Lambrechts Sandrina, Smeets Dominiek, Moisse Matthieu, Braicu Elena Ioana, Vanderstichele Adriaan, Zhao Hui, Van Nieuwenhuysen Els, Berns Els, Sehouli Jalid, Zeillinger Robert, Darb-Esfahani Silvia, Cacsire Castillo-Tong Dan, Lambrechts Diether, Vergote Ignace
Division of Gynecological Oncology, Leuven Cancer Institute, Department of Gynaecology and Obstetrics, KU Leuven, Herestraat 49, 3000 Leuven, Belgium.
Laboratory for Translational Genetics, Vesalius Research Center, VIB, Leuven, Herestraat 49, 3000 Leuven, Belgium; Laboratory for Translational Genetics, Department of Oncology, KU Leuven, Leuven, Herestraat 49, 3000 Leuven, Belgium.
Eur J Cancer. 2016 Jan;53:51-64. doi: 10.1016/j.ejca.2015.11.001. Epub 2015 Dec 13.
Most high-grade serous ovarian carcinoma (HGSOC) patients benefit from first-line platinum-based chemotherapy, but progressively develop resistance during subsequent lines. Re-activating BRCA1 or MDR1 mutations can underlie platinum resistance in end-stage patients. However, little is known about resistance mechanisms occurring after a single line of platinum, when patients still qualify for other treatments.
In 31 patients with primary platinum-sensitive HGSOC, we profiled tumours collected during debulking surgery before and after first-line chemotherapy using whole-exome sequencing and single nucleotide polymorphism profiling.

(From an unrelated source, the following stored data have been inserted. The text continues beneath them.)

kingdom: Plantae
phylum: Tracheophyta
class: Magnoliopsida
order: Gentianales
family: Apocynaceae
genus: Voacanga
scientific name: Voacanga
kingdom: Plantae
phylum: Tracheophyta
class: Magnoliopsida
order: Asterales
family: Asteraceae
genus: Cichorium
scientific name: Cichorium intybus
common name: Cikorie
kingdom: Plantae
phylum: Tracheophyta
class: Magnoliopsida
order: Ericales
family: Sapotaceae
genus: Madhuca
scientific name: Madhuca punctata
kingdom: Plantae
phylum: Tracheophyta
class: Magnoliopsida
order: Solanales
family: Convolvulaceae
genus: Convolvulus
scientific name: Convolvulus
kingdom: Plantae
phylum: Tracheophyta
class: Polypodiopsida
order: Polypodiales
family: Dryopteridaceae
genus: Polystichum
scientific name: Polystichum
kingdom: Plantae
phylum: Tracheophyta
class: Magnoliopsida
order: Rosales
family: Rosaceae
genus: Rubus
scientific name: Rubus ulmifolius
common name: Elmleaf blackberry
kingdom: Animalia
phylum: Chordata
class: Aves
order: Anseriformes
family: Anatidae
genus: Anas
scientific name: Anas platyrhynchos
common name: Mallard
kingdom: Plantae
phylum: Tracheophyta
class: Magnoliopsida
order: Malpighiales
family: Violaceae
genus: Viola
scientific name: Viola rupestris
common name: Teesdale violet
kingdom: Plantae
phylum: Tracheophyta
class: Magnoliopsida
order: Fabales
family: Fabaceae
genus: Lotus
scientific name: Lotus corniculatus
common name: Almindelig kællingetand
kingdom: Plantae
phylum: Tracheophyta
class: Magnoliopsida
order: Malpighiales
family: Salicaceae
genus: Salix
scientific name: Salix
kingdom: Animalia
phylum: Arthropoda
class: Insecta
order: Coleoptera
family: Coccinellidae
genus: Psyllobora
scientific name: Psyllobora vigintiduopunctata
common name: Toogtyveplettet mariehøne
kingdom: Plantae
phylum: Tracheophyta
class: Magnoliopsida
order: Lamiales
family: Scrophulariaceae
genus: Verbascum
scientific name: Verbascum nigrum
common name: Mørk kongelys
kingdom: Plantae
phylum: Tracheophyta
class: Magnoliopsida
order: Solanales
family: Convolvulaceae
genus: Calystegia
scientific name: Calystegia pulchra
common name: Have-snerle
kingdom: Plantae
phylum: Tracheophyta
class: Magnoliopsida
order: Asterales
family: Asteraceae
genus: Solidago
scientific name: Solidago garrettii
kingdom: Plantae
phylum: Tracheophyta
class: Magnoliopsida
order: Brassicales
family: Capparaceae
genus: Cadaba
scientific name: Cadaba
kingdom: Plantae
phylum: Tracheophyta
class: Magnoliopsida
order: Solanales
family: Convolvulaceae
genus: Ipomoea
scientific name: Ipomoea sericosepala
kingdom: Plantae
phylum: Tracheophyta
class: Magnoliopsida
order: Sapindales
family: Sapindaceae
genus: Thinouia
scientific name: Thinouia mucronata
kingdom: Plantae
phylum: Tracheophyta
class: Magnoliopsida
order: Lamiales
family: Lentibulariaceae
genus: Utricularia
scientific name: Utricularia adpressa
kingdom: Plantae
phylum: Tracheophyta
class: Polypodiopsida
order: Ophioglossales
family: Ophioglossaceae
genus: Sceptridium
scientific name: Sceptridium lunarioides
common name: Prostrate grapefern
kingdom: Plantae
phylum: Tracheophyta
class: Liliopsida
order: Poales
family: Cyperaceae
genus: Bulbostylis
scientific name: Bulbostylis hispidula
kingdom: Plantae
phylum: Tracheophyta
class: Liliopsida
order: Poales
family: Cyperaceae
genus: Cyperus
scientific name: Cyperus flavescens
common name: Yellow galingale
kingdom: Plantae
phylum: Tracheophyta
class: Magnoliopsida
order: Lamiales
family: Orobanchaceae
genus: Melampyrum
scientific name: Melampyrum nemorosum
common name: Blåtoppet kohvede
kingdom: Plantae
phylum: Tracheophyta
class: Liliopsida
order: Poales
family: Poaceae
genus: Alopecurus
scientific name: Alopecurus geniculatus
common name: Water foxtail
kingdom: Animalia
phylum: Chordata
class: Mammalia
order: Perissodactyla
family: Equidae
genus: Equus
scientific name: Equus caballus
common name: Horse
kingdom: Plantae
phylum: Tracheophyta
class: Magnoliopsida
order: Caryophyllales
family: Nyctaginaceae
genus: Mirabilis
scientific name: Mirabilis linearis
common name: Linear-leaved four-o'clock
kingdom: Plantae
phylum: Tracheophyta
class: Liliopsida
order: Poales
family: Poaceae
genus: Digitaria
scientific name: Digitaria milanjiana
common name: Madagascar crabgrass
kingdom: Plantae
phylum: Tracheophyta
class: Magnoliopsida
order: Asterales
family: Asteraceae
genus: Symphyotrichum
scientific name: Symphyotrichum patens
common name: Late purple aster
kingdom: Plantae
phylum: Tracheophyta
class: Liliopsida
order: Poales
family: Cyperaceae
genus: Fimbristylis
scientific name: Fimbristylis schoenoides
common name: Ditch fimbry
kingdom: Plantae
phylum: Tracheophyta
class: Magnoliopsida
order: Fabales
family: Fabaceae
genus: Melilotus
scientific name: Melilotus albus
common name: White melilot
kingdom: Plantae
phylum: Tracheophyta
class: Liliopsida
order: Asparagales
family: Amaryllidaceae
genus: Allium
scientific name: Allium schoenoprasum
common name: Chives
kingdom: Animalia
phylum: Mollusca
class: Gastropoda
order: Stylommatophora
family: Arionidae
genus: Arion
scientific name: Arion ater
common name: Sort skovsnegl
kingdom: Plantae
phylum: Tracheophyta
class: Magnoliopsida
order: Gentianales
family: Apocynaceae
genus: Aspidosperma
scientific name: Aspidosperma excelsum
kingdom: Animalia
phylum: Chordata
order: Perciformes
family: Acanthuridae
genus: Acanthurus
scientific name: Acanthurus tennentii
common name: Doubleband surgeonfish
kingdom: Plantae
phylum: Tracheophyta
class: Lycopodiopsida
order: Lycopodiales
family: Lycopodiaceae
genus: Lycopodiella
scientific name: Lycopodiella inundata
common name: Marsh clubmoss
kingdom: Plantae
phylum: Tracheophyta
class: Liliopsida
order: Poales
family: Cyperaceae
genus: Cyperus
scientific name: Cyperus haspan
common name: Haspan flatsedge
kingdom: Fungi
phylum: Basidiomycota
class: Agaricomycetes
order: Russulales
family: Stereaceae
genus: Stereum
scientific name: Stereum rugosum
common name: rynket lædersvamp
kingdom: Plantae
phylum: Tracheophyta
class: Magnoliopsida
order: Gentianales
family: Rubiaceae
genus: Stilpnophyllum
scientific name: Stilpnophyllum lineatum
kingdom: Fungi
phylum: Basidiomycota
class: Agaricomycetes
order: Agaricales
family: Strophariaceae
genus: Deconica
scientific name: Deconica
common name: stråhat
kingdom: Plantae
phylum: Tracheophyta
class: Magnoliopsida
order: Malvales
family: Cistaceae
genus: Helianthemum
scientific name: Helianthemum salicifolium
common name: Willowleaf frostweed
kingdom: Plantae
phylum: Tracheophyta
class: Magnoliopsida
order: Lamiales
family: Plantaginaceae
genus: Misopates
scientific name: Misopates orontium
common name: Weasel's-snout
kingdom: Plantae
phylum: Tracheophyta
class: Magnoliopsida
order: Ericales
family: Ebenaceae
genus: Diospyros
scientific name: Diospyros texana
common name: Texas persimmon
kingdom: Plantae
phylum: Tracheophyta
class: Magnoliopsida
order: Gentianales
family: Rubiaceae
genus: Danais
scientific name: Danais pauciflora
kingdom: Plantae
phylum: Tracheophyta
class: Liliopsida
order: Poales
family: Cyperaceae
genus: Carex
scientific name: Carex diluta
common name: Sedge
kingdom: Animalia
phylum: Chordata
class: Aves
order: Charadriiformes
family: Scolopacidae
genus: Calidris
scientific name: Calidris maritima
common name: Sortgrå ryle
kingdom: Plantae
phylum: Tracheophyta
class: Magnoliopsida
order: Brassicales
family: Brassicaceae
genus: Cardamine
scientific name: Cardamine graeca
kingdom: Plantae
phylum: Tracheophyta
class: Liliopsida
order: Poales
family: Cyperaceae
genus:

Besides germline BRCA1/2 mutations, we observed frequent loss-of-heterozygosity in homologous recombination (HR) genes and mutation spectra characteristic of HR-deficiency in all tumours. At relapse, tumours differed considerably from their primary counterparts. There was, however, no evidence of events reactivating the HR pathway, also not in tumours resistant to second-line platinum. Instead, a platinum score of 13 copy number regions, among other genes including MECOM, CCNE1 and ERBB2, correlated with platinum-free interval (PFI) after first-line therapy, whereas an increase of this score in recurrent tumours predicted the change in PFI during subsequent therapy.
Already after a single line of platinum, there is huge variability between primary and recurrent tumours, advocating that in HGSOC biopsies need to be collected at relapse to tailor treatment options to the underlying genetic profile. Nevertheless, all primary platinum-sensitive HGSOCs remained HR-deficient, irrespective of whether they became resistant to second-line platinum, further suggesting these tumours qualify for second-line Poly APD ribose polymerase (PARP) inhibitor treatment. Finally, chromosomal instability contributes to acquired resistance after a single line of platinum therapy.
大多数高级别浆液性卵巢癌(HGSOC)患者从一线铂类化疗中获益,但在后续治疗中会逐渐产生耐药性。BRCA1或MDR1突变的重新激活可能是晚期患者铂耐药的原因。然而,对于在患者仍有资格接受其他治疗的单一线铂治疗后出现的耐药机制,我们知之甚少。
在31例原发性铂敏感HGSOC患者中,我们使用全外显子测序和单核苷酸多态性分析对减瘤手术期间在一线化疗前后采集的肿瘤进行了分析。
除了种系BRCA1/2突变外,我们在所有肿瘤中均观察到同源重组(HR)基因频繁杂合性缺失以及HR缺陷特征性的突变谱。在复发时,肿瘤与其原发肿瘤有很大差异。然而,没有证据表明存在重新激活HR途径的事件,对二线铂耐药的肿瘤中也没有。相反,包括MECOM、CCNE1和ERBB2等在内的13个拷贝数区域的铂评分与一线治疗后的无铂间期(PFI)相关,而复发肿瘤中该评分的增加预示着后续治疗期间PFI的变化。
即使在单一线铂治疗后,原发肿瘤和复发肿瘤之间也存在巨大差异,这表明在HGSOC中,复发时需要采集活检,以便根据潜在的基因特征调整治疗方案。尽管如此,所有原发性铂敏感HGSOC均保持HR缺陷,无论它们是否对二线铂耐药,这进一步表明这些肿瘤有资格接受二线聚ADP核糖聚合酶(PARP)抑制剂治疗。最后,染色体不稳定导致单一线铂治疗后获得性耐药。